Preciso dizer ainda que, na seara da Alergia, essa peregrinação é necessária não apenas na indústria alimentícia, mas também na de cosméticos e medicamentos. 


Dito isso, podemos entender as dificuldades que eu encontrei ainda em 2009, quando descobri que tinha um filho alérgico a dois importantes tipos de proteína:


1º) Os rótulos eram uma armadilha. Mesmo depois de aprender onde estavam escritos os ingredientes, o significado dos termos (pois existem "n" formas de apresentação da mesma proteína), e artifícios de como ampliar o tamanho das minúsculas letrinhas, mesmo assim, eu não podia confiar no rótulo. Eu precisava ligar para o número de atendimento ao consumidor, perguntar se realmente não havia tal componente naquele produto, e ainda perguntar se o maquinário utilizado era compartilhado, ou seja, sondar a existência ou não de traços.


2º) O atendimento não era especializado. A atendente, na maioria das vezes, não sabia o que eram traços, não entendia porque tinha que responder se o produto usava o mesmo maquinário de outro produto, respondia errado, ou não respondia, passava a ligação para um superior, que muitas vezes também não sabia, e por vezes, ainda nos aconselhava a perguntar para o "nosso médico"...

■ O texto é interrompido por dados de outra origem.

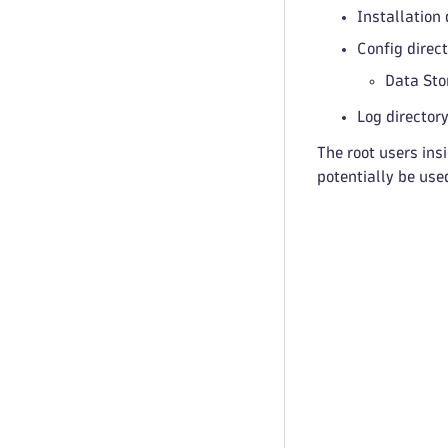
Installation
Config direc
Data Sto
Log director
The root users ins
potentially be use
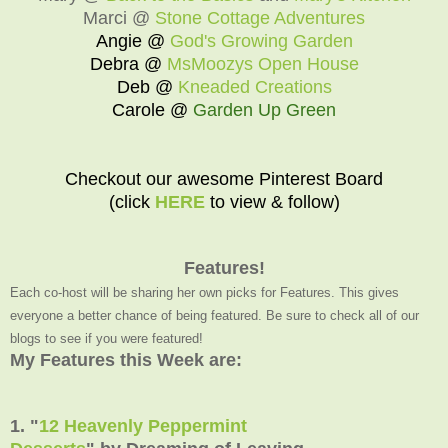
Marci @
Stone Cottage Adventures
Angie @
God's Growing Garden
Debra @
MsMoozys Open House
Deb @
Kneaded Creations
Carole @
Garden Up Green
Checkout our awesome Pinterest Board
(click
HERE
to view & follow)
Features!
Each co-host will be sharing her own picks for Features. This gives
everyone a better chance of being featured. Be sure to check all of our
blogs to see if you were featured!
My Features this Week are:
1. "
12 Heavenly Peppermint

3º) Por conta de todo esse despreparo para um público com restrições alimentares, o leque de opções na indústria era muitíssimo reduzido, fato pelo qual a única saída viável era a produção própria e caseira, que impactava fortemente a inclusão social nos mais variados seguimentos do convívio humano. Além disso, sabemos que nos dias atuais muitas mães precisam trabalhar fora de casa, o que inviabiliza essa produção caseira.

4º) Devido aos riscos de processos judiciais provocados por produtos rotulados causarem danos acidentais em consumidores com restrição alimentar, muitas empresas optavam por informar que determinado produto tinha traços, mesmo sem os ter, como uma forma de resguardo... 

Dito isso, fica fácil entender a razão pela qual muitas mães transformam-se em verdadeiras alquimistas na cozinha, preparando não apenas o trivial como também receitas inéditas que surpreendem pelo paladar e pela superação.

O bônus que essa necessidade acarreta é que essas famílias acabam por manterem uma rotina muito mais saudável de vida, com uma alimentação natural, livre de aditivos nocivos a saúde. Porém, seria justo que essas famílias também tivessem o direito de recorrer às prateleiras num imprevisto, num esquecimento, numa viagem, num passeio enfim.